WHAT YOU SHOULD DO:
Reproduce the data below verbatim, leaving out the pictures.

Segment Start: AVAILABLE DATA

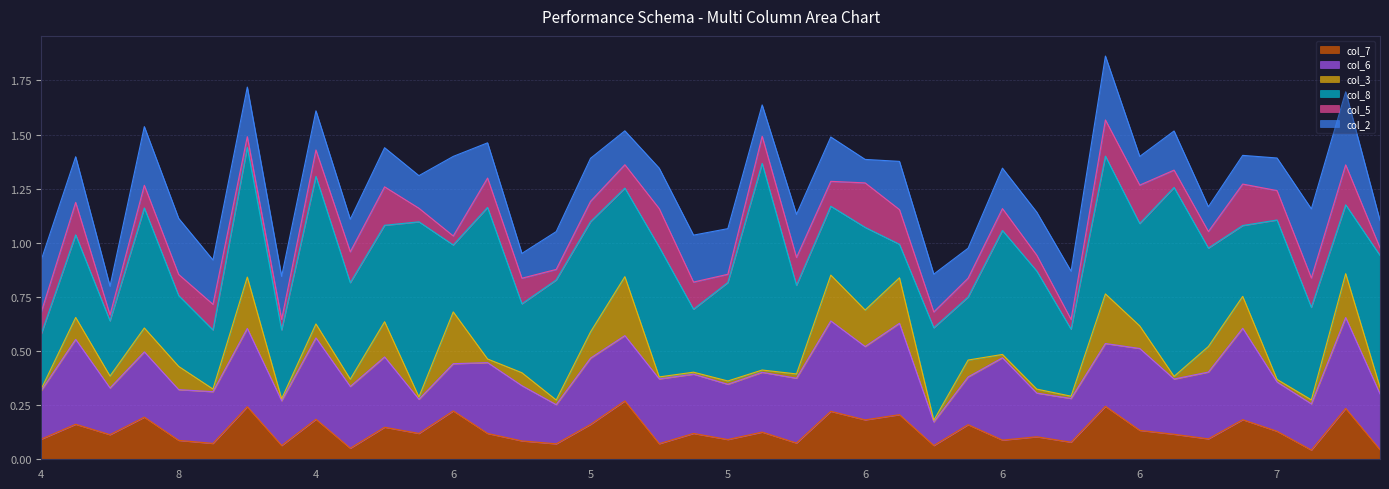

After their last crossing, which series has the higher values: col_8 or col_5?

col_8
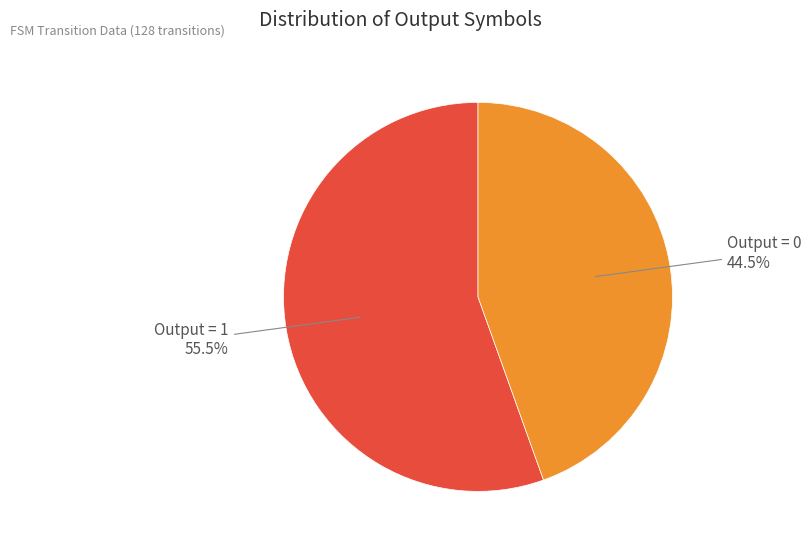

What percentage do Output = 0 and Output = 1 together represent?

100.0%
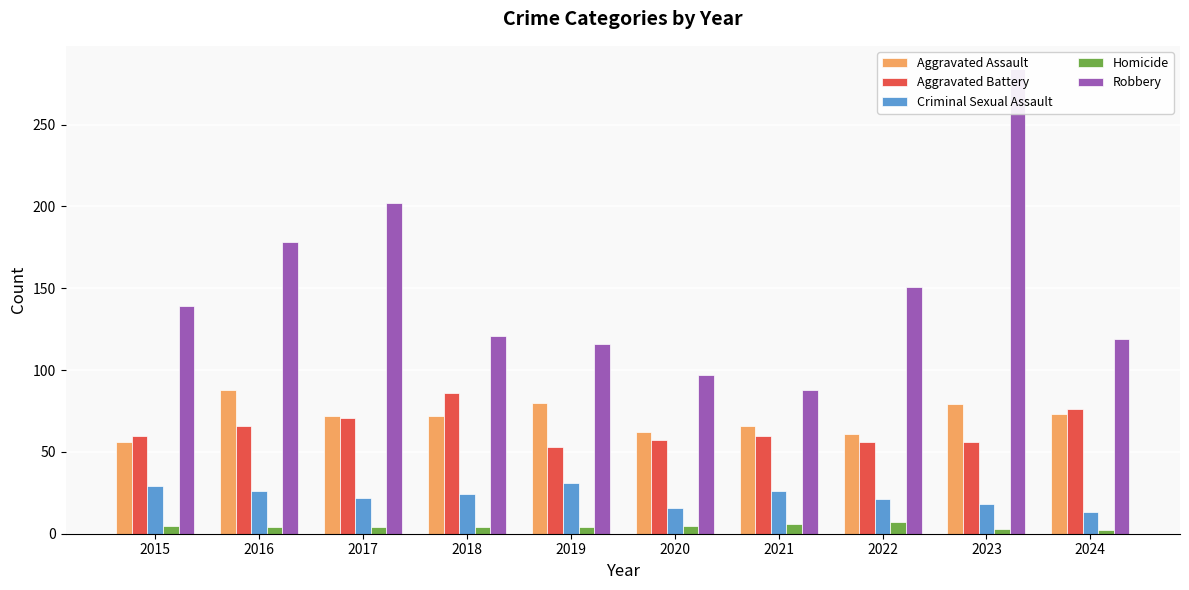

What is the difference between the highest and lowest values at 2022?

144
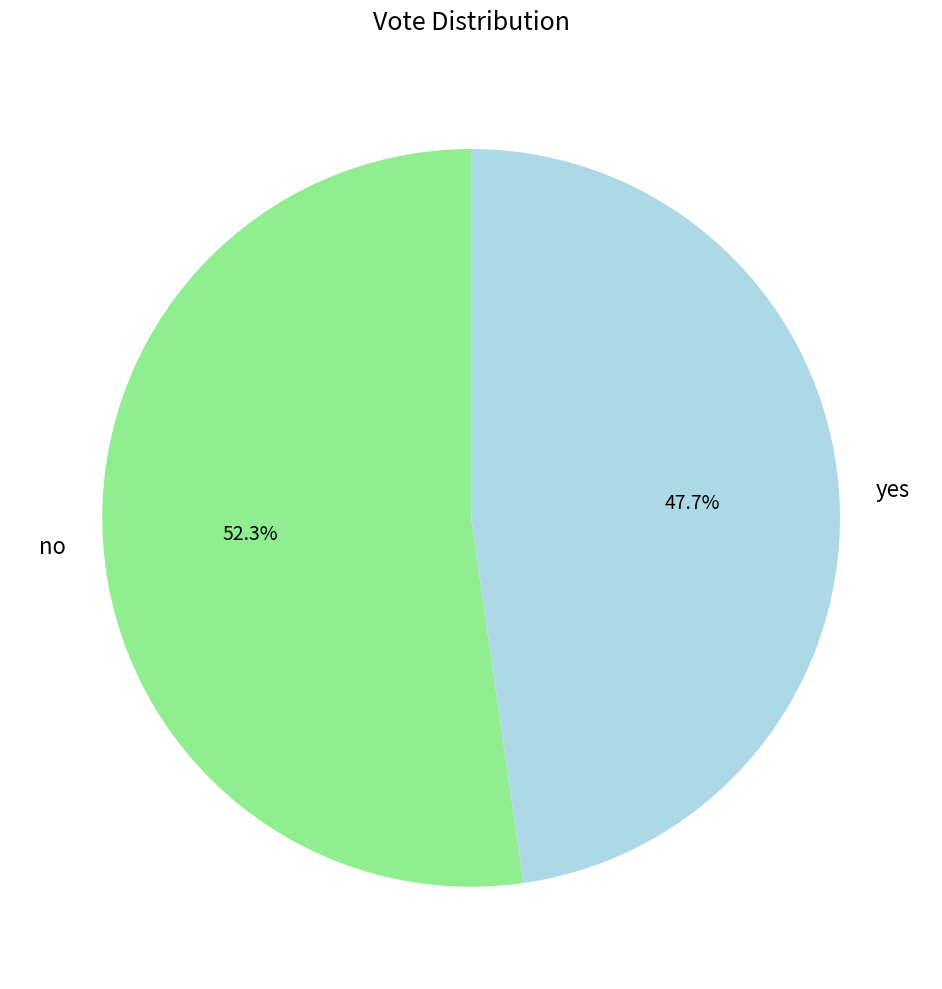

Does no account for over 50% of the chart?

Yes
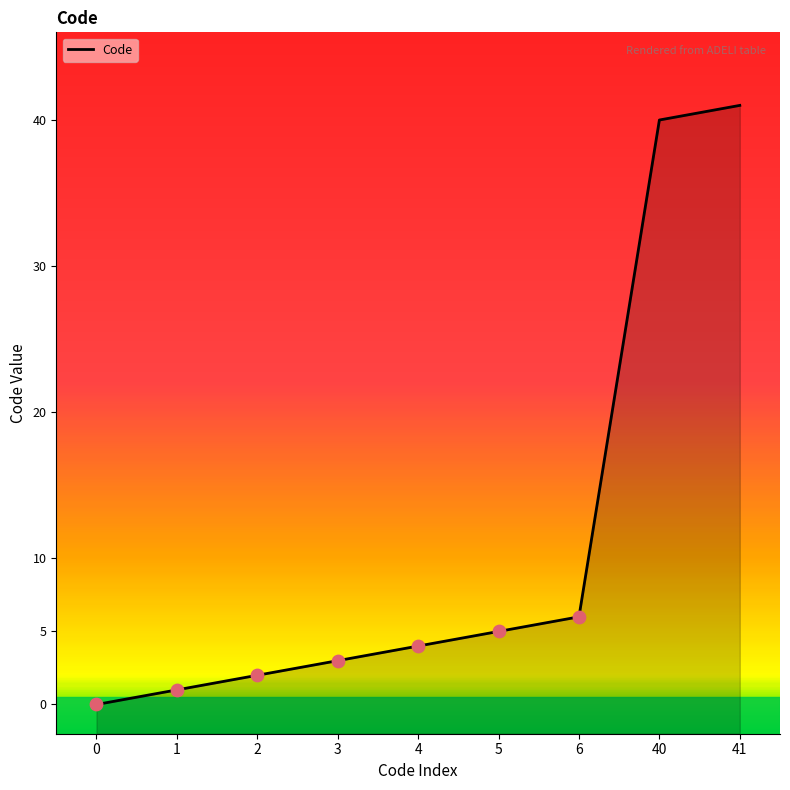

Which has a higher value, 5 or 3?

5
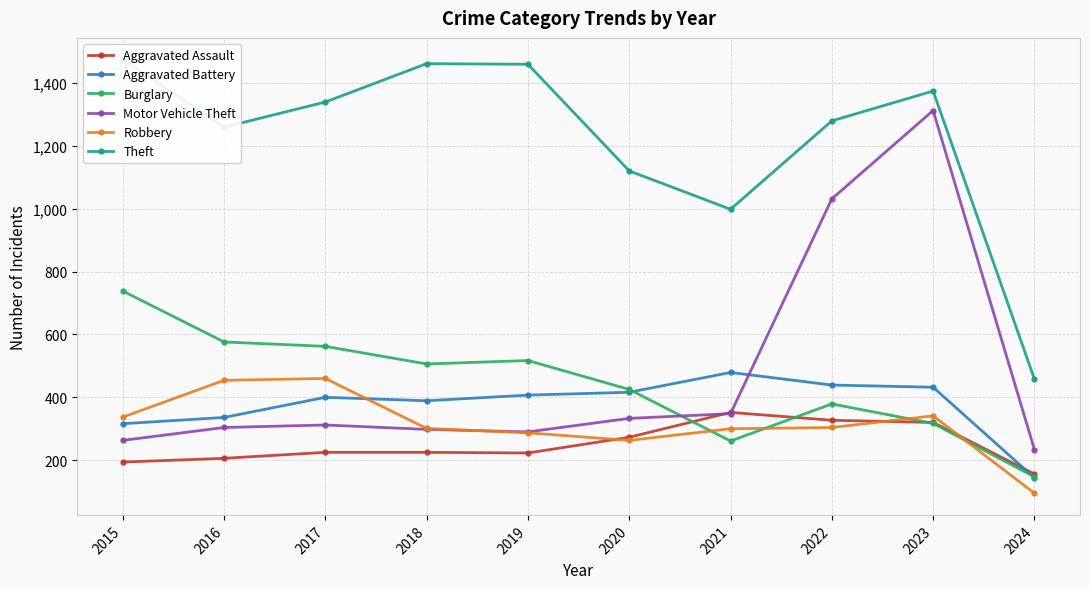

At how many categories does at least one series exceed 204?

10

Segment End: AVAILABLE DATA

EXERCISE OUTPUT:
After their last crossing, which series has the higher values: col_8 or col_5?

col_8

What percentage do Output = 0 and Output = 1 together represent?

100.0%

What is the difference between the highest and lowest values at 2022?

144

Does no account for over 50% of the chart?

Yes

Which has a higher value, 5 or 3?

5

At how many categories does at least one series exceed 204?

10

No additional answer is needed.